The stage is set: on November 12 at 1 p.m., the Fords tee up against Episcopal at Gulph Mills Golf Club for the first of the EA Day competitions.
The Fords look forward to competing in front of a large crowd and hope to secure an early 1-0 lead in this year’s grapple for “the sweater.”
Sixth Form Captains Trey Campbell, Chase Curran, and Bowen Deng lead a young yet talented squad against EA.
“It’s pretty even—honestly a toss up,” Deng said. “If we have a good day, we can beat them. If they have a good day, they can beat us.”
Campbell pointed to the Fords’ depth as a possible separator.
“I think we match up against EA pretty well,” Campbell said. “We have more depth on our team, and that will allow us to get an advantage. I think it is going to be close, but hopefully we have the edge.”
Twelve players from each team will participate in EA Day—more than most golf matches. The players will divide into six groups of two, and the lowest scores of the six groups will count.
Sixth Former Chase Curran said, “Since we are taking more players than normal for EA Day, and we think we have a deeper team than [they do], I think we match up well.”
The team’s youth excites the captains.
“As for underclassmen, we have three freshmen, one eighth grader, and one sophomore playing in EA Day,” Curran said. “One thing the seniors told me last year was to just have fun—because if you’re not having fun in golf it never goes well for anyone.”
Curran and the other captains are passing on this same advice to the next generation of Fords golf.
“EA Day is a great experience,” Deng said. “Our message has been to go out there and have fun playing the last match of the season.”
Enjoying the experience while still taking the competition seriously is a fine balance that the captains have shared with the younger players.
“You have to treat it like a tournament,” Campbell said, “because the way these tournaments are played—it is different from just messing around. I think what makes people great in school golf is being comfortable within that tournament situation. And I know it has been tough with COVID because people haven’t played tournaments in almost two years, but that’s what we’ve been pushing.”
Deng believes that much of golf is relying on the work one has already put in.
“The first thing is trusting what you’ve worked on in the range,” Deng said. “Even if I have a bad shot, I remind myself that it is one bad shot, and I can easily recover on the next shot.”
“It is common for everyone to get mentally behind in golf, but to be better than everyone else, one thing that Coach Berman has told us, and I have taken in is to take one shot at a time and everything that happens is in the past—you can’t get a shot back.”
Because golf is so mentally demanding, intangible factors of the game are often the difference between winning and losing.
Still, Curran remains poised under pressure.
“You have to treat every shot like it’s the same shot whether there are fifty people watching or zero people watching,” Curran said. “Also, you should have a good routine so that no matter who’s watching you are doing the same thing and you don’t let other things throw you off.”
Campbell has a similar mindset.
“In matches like EA Day, every shot really counts.
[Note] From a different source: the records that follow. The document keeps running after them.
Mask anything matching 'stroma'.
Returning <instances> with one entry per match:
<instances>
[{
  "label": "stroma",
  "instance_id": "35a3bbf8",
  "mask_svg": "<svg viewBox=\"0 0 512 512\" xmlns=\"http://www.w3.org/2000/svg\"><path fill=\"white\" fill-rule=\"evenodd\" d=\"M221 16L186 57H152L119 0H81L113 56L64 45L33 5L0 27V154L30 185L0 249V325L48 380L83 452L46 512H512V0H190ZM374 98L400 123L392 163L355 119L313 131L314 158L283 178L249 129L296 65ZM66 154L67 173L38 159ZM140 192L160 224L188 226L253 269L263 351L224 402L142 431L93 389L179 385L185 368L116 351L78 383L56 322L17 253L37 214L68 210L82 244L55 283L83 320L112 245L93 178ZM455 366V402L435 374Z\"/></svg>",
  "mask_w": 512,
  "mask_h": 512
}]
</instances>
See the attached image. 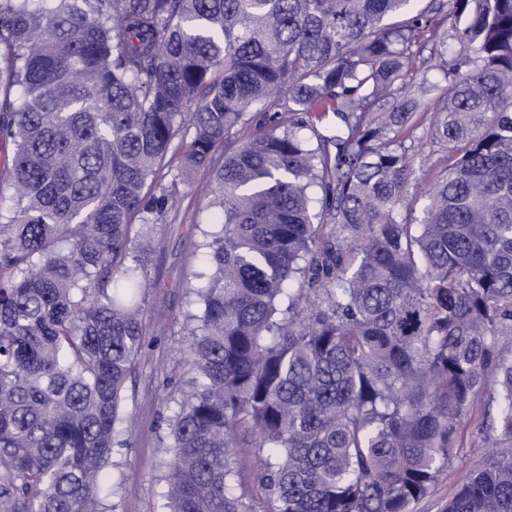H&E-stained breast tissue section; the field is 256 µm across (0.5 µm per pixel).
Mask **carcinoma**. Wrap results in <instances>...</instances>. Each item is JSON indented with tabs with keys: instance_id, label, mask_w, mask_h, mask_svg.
Returning <instances> with one entry per match:
<instances>
[{
	"instance_id": "carcinoma-1",
	"label": "carcinoma",
	"mask_w": 512,
	"mask_h": 512,
	"mask_svg": "<svg viewBox=\"0 0 512 512\" xmlns=\"http://www.w3.org/2000/svg\"><path fill=\"white\" fill-rule=\"evenodd\" d=\"M416 2L0 0L1 502L105 512L146 336L133 220L182 199L179 150L218 220L164 512H412L470 425L485 452L445 512H512V0ZM429 41L448 166L418 210Z\"/></svg>"
}]
</instances>
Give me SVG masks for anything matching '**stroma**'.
<instances>
[{"label": "stroma", "mask_w": 512, "mask_h": 512, "mask_svg": "<svg viewBox=\"0 0 512 512\" xmlns=\"http://www.w3.org/2000/svg\"><path fill=\"white\" fill-rule=\"evenodd\" d=\"M412 160L413 174L406 189L410 198L426 190L446 165L444 154L433 143L416 147ZM172 171L180 176L183 200L148 233L151 285L144 312L146 336L124 405L136 428L128 446L115 449L107 469L113 487L108 500L112 512H161L164 472L160 464L168 456L162 399L191 374L184 285L203 264L200 244L212 220L208 207L212 175L203 168L186 170L177 165ZM480 458V449H459L447 477L414 504L413 512H444L458 483Z\"/></svg>", "instance_id": "35a3bbf8"}]
</instances>
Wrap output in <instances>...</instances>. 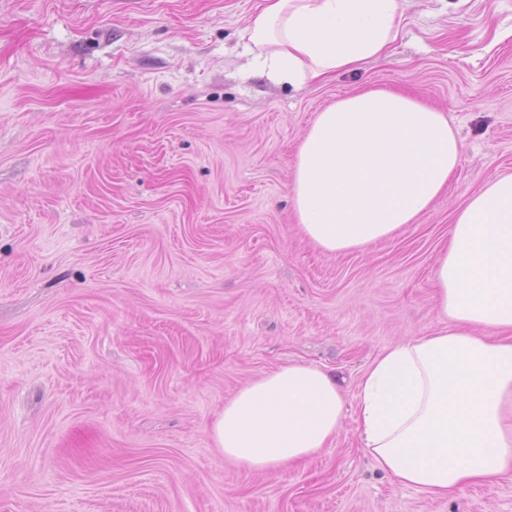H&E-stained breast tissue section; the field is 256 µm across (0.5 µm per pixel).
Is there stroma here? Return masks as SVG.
Returning a JSON list of instances; mask_svg holds the SVG:
<instances>
[{
    "instance_id": "35a3bbf8",
    "label": "stroma",
    "mask_w": 512,
    "mask_h": 512,
    "mask_svg": "<svg viewBox=\"0 0 512 512\" xmlns=\"http://www.w3.org/2000/svg\"><path fill=\"white\" fill-rule=\"evenodd\" d=\"M260 0H0V512H512V475L396 484L353 415L268 473L210 426L301 362L354 407L438 323L456 213L512 173V0H405L387 55L297 86L254 70ZM370 89L448 116L447 189L395 239L329 255L297 227L298 146Z\"/></svg>"
}]
</instances>
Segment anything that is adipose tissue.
I'll list each match as a JSON object with an SVG mask.
<instances>
[{"label": "adipose tissue", "mask_w": 512, "mask_h": 512, "mask_svg": "<svg viewBox=\"0 0 512 512\" xmlns=\"http://www.w3.org/2000/svg\"><path fill=\"white\" fill-rule=\"evenodd\" d=\"M401 0H263L247 27L256 67L298 85L354 72L393 43ZM461 141L446 115L392 90L322 112L295 155L301 234L323 252L395 238L444 191ZM439 322L368 368L354 409L361 445L395 482L433 495L512 474V174L455 216L435 272ZM347 413L329 373L291 364L225 402L211 436L268 472L321 451Z\"/></svg>", "instance_id": "1"}]
</instances>
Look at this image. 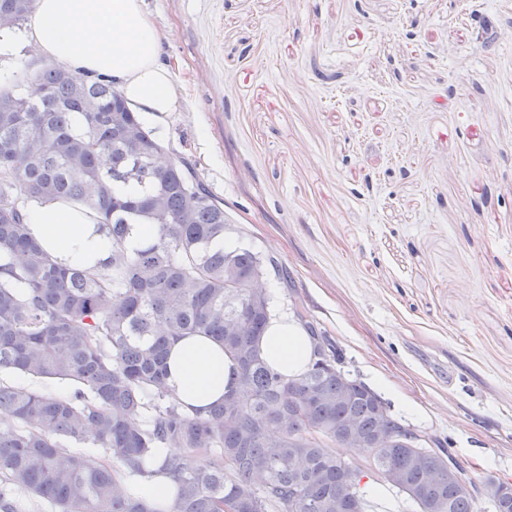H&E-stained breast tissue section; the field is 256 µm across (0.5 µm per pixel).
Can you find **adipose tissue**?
<instances>
[{
	"mask_svg": "<svg viewBox=\"0 0 512 512\" xmlns=\"http://www.w3.org/2000/svg\"><path fill=\"white\" fill-rule=\"evenodd\" d=\"M164 39L143 0H35L32 22L23 34L0 31V53L23 42L34 48L38 62L112 79L131 107L160 118L178 107L171 71L159 59ZM29 224L31 235L62 263L90 267L110 251L94 217L77 205L36 203ZM259 349L274 369L290 379L312 361L307 332L285 314L272 317ZM232 370V360L208 337L186 336L170 349L173 394L195 409L204 411L223 402L233 384Z\"/></svg>",
	"mask_w": 512,
	"mask_h": 512,
	"instance_id": "obj_1",
	"label": "adipose tissue"
}]
</instances>
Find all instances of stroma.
<instances>
[{
	"instance_id": "35a3bbf8",
	"label": "stroma",
	"mask_w": 512,
	"mask_h": 512,
	"mask_svg": "<svg viewBox=\"0 0 512 512\" xmlns=\"http://www.w3.org/2000/svg\"><path fill=\"white\" fill-rule=\"evenodd\" d=\"M180 99L145 124L275 256L344 368L478 484L512 477V9L144 0ZM495 23L489 47L480 18Z\"/></svg>"
}]
</instances>
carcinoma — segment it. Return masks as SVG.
<instances>
[{"label":"carcinoma","instance_id":"cac0c4a2","mask_svg":"<svg viewBox=\"0 0 512 512\" xmlns=\"http://www.w3.org/2000/svg\"><path fill=\"white\" fill-rule=\"evenodd\" d=\"M33 8L0 0V19L17 28ZM163 148L103 77L44 67L33 86L0 94V375L70 387L51 395L0 380V509L29 512L39 499L56 512H164L127 482L153 475L145 461L174 445L181 453L160 469L174 481L169 512H341L347 460L302 434L334 437L354 423L366 441L396 417L362 381L313 366L286 380L265 362L271 300L224 277L250 283L266 258L213 247L229 230L224 203L209 191L190 198L192 165L158 166ZM42 200L96 215L109 255L93 269L59 263L28 228L27 202ZM140 224L155 234L131 249ZM185 336L214 339L237 364L232 395L203 417L168 384L169 348ZM451 458L444 444L386 450L375 463L419 512H471L480 490L459 464L473 492L448 477Z\"/></svg>","mask_w":512,"mask_h":512}]
</instances>
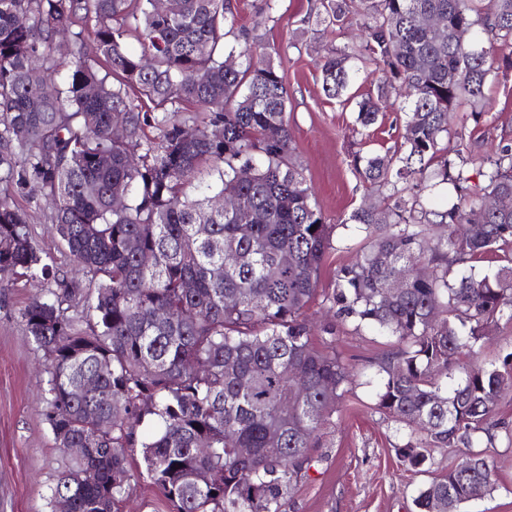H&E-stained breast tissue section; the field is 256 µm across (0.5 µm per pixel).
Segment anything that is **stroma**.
<instances>
[{
    "label": "stroma",
    "mask_w": 512,
    "mask_h": 512,
    "mask_svg": "<svg viewBox=\"0 0 512 512\" xmlns=\"http://www.w3.org/2000/svg\"><path fill=\"white\" fill-rule=\"evenodd\" d=\"M232 3L239 24L261 35L284 70L292 146L327 223L335 227L317 295L307 308L317 323L324 318V297L332 291L337 269L352 263L364 243V232L349 223V214L364 203L386 205L382 194L366 189L350 161L358 152L382 154L400 145L404 99L392 94L390 107L375 125L355 126L351 109L325 97L316 60L323 46L356 43V26L326 31L309 22L317 0H276L268 15L259 11L262 0ZM486 95L489 112L478 117L466 107L457 112L450 135L440 142L449 159L512 145V71L491 77ZM10 193L26 213L37 247L59 272L69 273V255L49 231L44 203L17 187ZM46 286V281L24 276L0 288V512H50V488L69 461L56 448L45 416V355L18 315ZM392 344V338L366 328L358 330L350 323L339 327L336 350L353 376L321 431L319 447L310 451L311 469L286 496L282 512H414L419 489L460 463L462 453L455 448L429 449L418 470L398 456L396 449L407 441L409 431L377 410L379 377L373 363ZM492 423L486 455L497 474L496 487L465 505L464 512H512V394L499 403ZM129 468L131 489L120 512H172L162 491L138 477V455L130 456Z\"/></svg>",
    "instance_id": "stroma-1"
}]
</instances>
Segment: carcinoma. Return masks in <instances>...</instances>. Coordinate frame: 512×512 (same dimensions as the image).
<instances>
[{
	"label": "carcinoma",
	"instance_id": "carcinoma-1",
	"mask_svg": "<svg viewBox=\"0 0 512 512\" xmlns=\"http://www.w3.org/2000/svg\"><path fill=\"white\" fill-rule=\"evenodd\" d=\"M434 17L448 21V34ZM354 20L358 49L331 48L318 62L325 96L350 103L360 68L373 65L382 73L376 96L356 102L355 122L375 124L396 87L405 121L392 155L353 156L360 179L387 190L389 204L351 212L368 246L337 271L325 298L334 321L317 345L305 310L335 225L292 154L281 65L237 26L232 0H180L173 15L154 0H0V184L47 201L51 232L78 272L58 274L1 192L0 278L21 272L56 285L19 310L49 360L55 444L87 449L56 476L52 512L61 498L68 512H116L136 448L139 476L173 512H281L343 396L349 368L336 333L347 322L395 338L375 362L377 407L410 430L398 448L404 461L418 468L432 447L473 456L471 472L450 467L425 484L415 508L444 499L462 512L466 485L494 490L480 434L492 440L496 406L512 392V353L500 365L463 359L500 319L512 321V207L483 208L491 196L512 201V146L471 158L482 183L470 187L438 141L461 103L476 116L488 111L496 48L512 47V0H319L316 24ZM229 35L241 51L224 44ZM233 56L237 67L225 68ZM191 108L197 136L187 141L180 114ZM114 112L124 115L120 137ZM103 154L112 158L105 168ZM445 184L458 202L439 211L421 201L423 189ZM228 190L238 209L211 211L210 199ZM114 195L123 208H112ZM500 252L504 265L475 272ZM403 267L410 275L388 300ZM78 304L86 331L67 315ZM158 308L166 320L155 319ZM88 375L97 383L83 396Z\"/></svg>",
	"mask_w": 512,
	"mask_h": 512
}]
</instances>
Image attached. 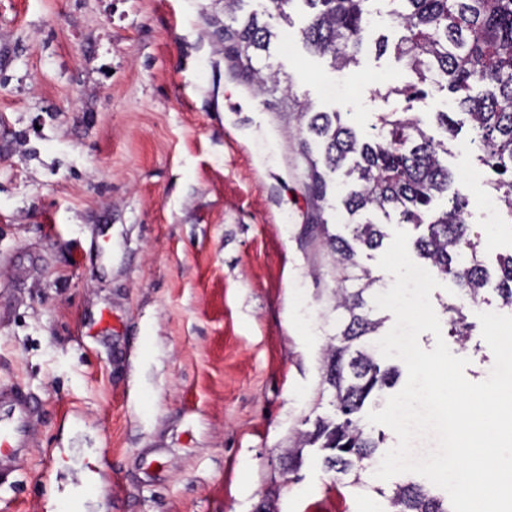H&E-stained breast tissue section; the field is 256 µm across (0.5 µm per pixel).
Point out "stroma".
<instances>
[{"label":"stroma","mask_w":512,"mask_h":512,"mask_svg":"<svg viewBox=\"0 0 512 512\" xmlns=\"http://www.w3.org/2000/svg\"><path fill=\"white\" fill-rule=\"evenodd\" d=\"M290 15L269 59L290 90L259 96L225 68L224 0H0V386L40 417L0 512H59L88 478L80 512H384L410 481H379L373 460L352 484L315 448L283 474L279 449L329 410L337 281L314 225L352 222L341 174L315 207L300 112L368 139L385 112L435 126L451 95L406 101L414 74L371 47L334 73L302 43L305 9ZM466 222L488 264L512 253L478 202ZM431 302L484 380L476 309L461 343V292Z\"/></svg>","instance_id":"obj_1"}]
</instances>
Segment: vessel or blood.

So when I hit a bad shot, I think about the next one and how I can do well from there. And that helps me stay focused and not get frustrated as much,” Campbell said.
Everyone on the team, except for Campbell and Deng, have never played in EA Day.
“I’m really looking forward to playing in front of everyone–especially considering that it is senior year.”Bowen Deng ’22
Curran said, “Growing up, I’ve been to so many EA Day golf matches, and it looks really exciting, and there is a lot of energy. I’ve never played golf in front of that many people.”
Even for Deng and Campbell, this EA Day will be unique.
“I’ve only played in EA Day once before,” Deng said, “and I’m really looking forward to playing in front of everyone—especially considering that it is senior year.”
The anticipated crowd of Sixth Formers excites the captains.
“I played two years ago at Aronimink, but EA Day moved it to Saturday, so we didn’t have that crowd,” Campbell said. “I remember going to EA Day my freshman year. I was not playing, but the crowd was there with all the seniors. To see that—that’s what I wanted to play in front of. At Aronimink it didn’t work, and then COVID hit—so I’m really excited to have that crowd for the first time, and for my last EA Day.”